Here are some closer pics for anyone’s two cents about what the leaves might be saying, you might be right about them having too much N, but they also could be messed up from over/under watering at past points or other reasons:
RO water works fine, as long as your soil is all good. You might have some crispy leaves when you get close to chopping, but that’s not an issue. Your flowers will still turn out stellar.
People freak out when senescence starts happening (I definitely did when I first started growing) but it’s really not a big deal. Don’t worry about shit. Grow those plants, smoke that weed and enjoy haha.
Anyway, fellow SoCal grower here. I’m gonna be following along…
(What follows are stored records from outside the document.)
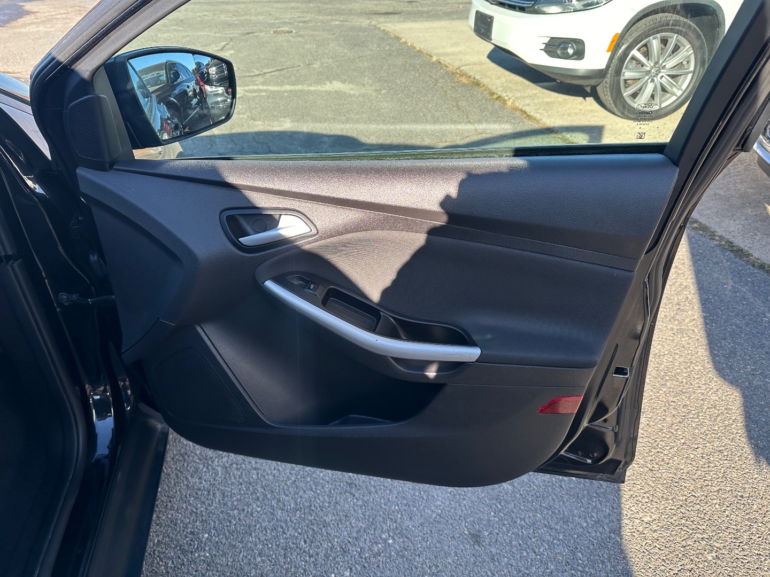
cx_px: 385
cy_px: 288
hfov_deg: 71.6
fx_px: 534
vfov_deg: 56.8
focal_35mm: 24
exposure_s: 1/680
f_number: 1.78
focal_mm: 6.86
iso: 80
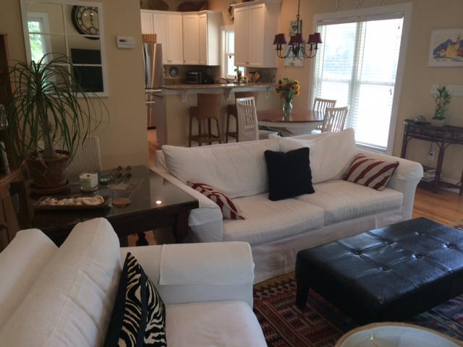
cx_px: 232
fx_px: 401
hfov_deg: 60.0
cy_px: 174
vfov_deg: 46.8
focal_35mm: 30
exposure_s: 1/30
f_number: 2.2
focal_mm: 4.12
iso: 40
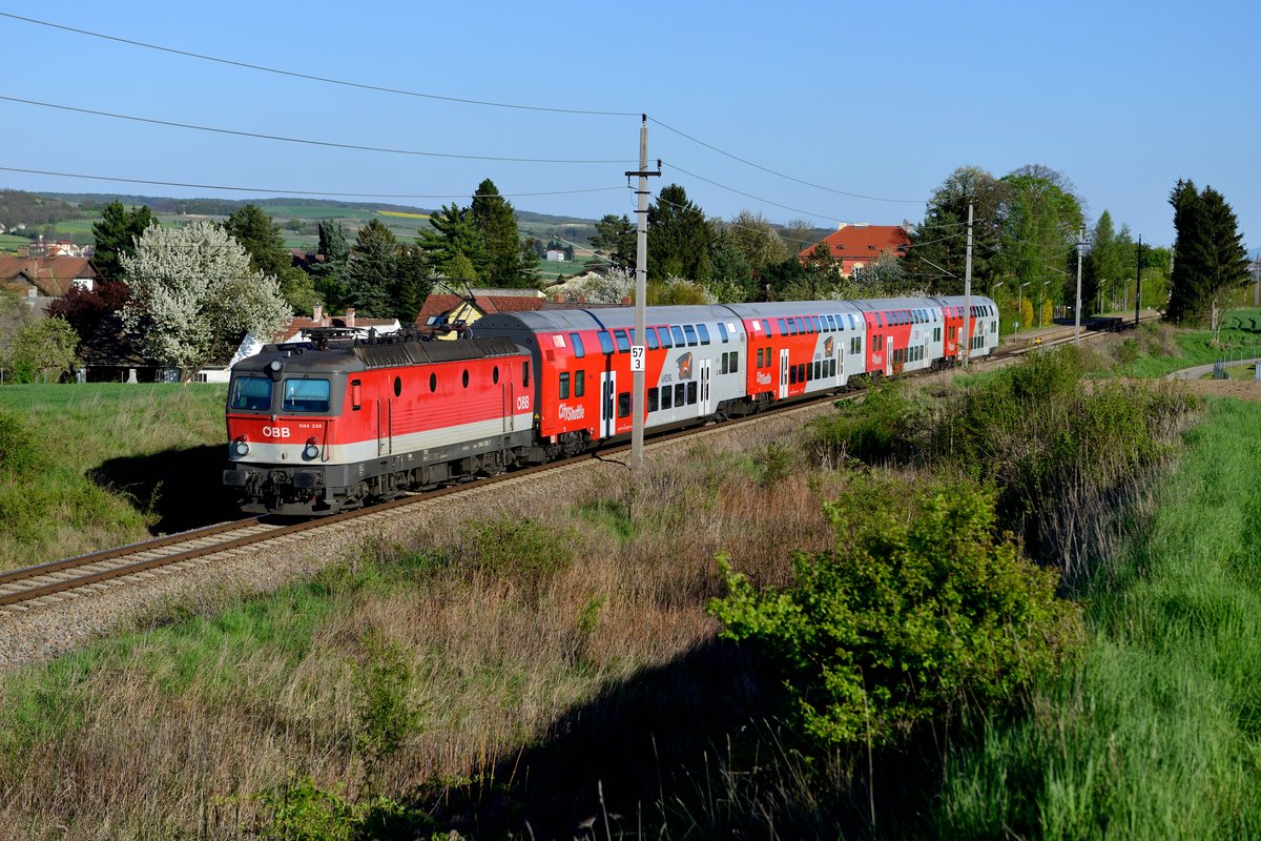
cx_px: 630
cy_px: 420
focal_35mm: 70
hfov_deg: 28.8
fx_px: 2452
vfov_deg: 19.5
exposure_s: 1/1600
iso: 250
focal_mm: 70
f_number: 6.3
Yeah, when the plants are that tiny, you don’t wanna be watering with so much water that it drains to the bottom. Half a cup at the most. A quarter-cup, even. The pots have plenty of water at the bottom. What you wanna be doing at this stage is watering just enough to keep the top third of the soil, uh, moist (ew… haha).
When my plants are where yours are at, I water with a quarter-cup or so every other day. Do not drench.
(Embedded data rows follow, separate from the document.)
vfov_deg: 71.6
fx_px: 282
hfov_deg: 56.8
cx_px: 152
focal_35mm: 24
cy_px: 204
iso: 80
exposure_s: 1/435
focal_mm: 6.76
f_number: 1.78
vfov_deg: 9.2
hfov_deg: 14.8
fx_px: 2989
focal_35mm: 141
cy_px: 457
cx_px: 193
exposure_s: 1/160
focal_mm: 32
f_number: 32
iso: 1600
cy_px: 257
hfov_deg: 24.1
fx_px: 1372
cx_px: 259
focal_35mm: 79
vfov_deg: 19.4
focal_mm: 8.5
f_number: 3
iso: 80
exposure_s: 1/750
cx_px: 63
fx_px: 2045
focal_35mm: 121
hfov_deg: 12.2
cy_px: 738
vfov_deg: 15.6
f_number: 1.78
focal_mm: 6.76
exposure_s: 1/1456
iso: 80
Yeah, I don’t think I’m really drenching all that much, well, let’s put it this way, water never has drained out the bottom… I think the majority is being bottom watered where they suck up what they need, and they suck it up pretty quick…
I just had one time where the whole tray flooded and they were all sitting in water about half the height of the container for hours, that kind of threw me off.
That’s waaaayyyyy down the line. And I dunno how it “relates” to crispy leaves; I just know that by the time I chop my plants, there’s a LOT of crispy leaves. It doesn’t make any difference, I don’t think. The weed I grow is amazing haha.
I looked at the rest of the thread. You’re fine. Seedlings might develop yellow edges or whatever early on. Just let them ride. Do NOT start feeding them anything right now. Let them go until they have enough roots to transplant to a bigger pot (I’m assuming that’s your plan). Once you get them in bigger pots, their roots will stretch and they’ll look great.
My plants always look a little rough around day 30 of veg, but when I get them into their half-gallon veg pots, they take off and explode. You’ll be fine. The more you worry, the more you worry. Don’t worry.
What’s your soil mix? I don’t think I saw that, if you mentioned it.
Okay, yeah, that’s a good soil mix. Although I don’t know what “light recipe” means. I plant my seeds directly in the soil I use from beginning to end.
Honestly, you should be able to “leave them alone” for the entire grow. Water-only, for the most part. There’s no reason for you to add anything to your water with that soil mix. That’s kind of the whole point of organic growing, is that everything your plants need is already in the soil. Just water every other day and they’ll be fine. Keep your soil happy and your plants should thrive.
Anyway, yeah, you’ll be fine. I like that you’re already mulching, even in those tiny pots. I do the same thing, mulch right from the start. You obviously know what you’re doing, even if you don’t know it yet haha.
Thanks, trying my best you know? A decent amount of research but limited experience.
Plus not following an exact recipe/guideline so a bit on my own in some regards I guess. Part of it is also buying some things before I knew better and wanting to make use them as well lol
So my understanding is that the “light” soil means it has less compost vs some of their other ones and is meant for seedlings/clones I believe.
I think it’s supposed to take you pretty far but to be amended at some point before harvest… look them up on YouTube, Jeremy the owner has a new series going following some of his grows, it’s pretty good. I think he amended it in his series right before flower with some of his bloom amendments, but he has a way bigger pot.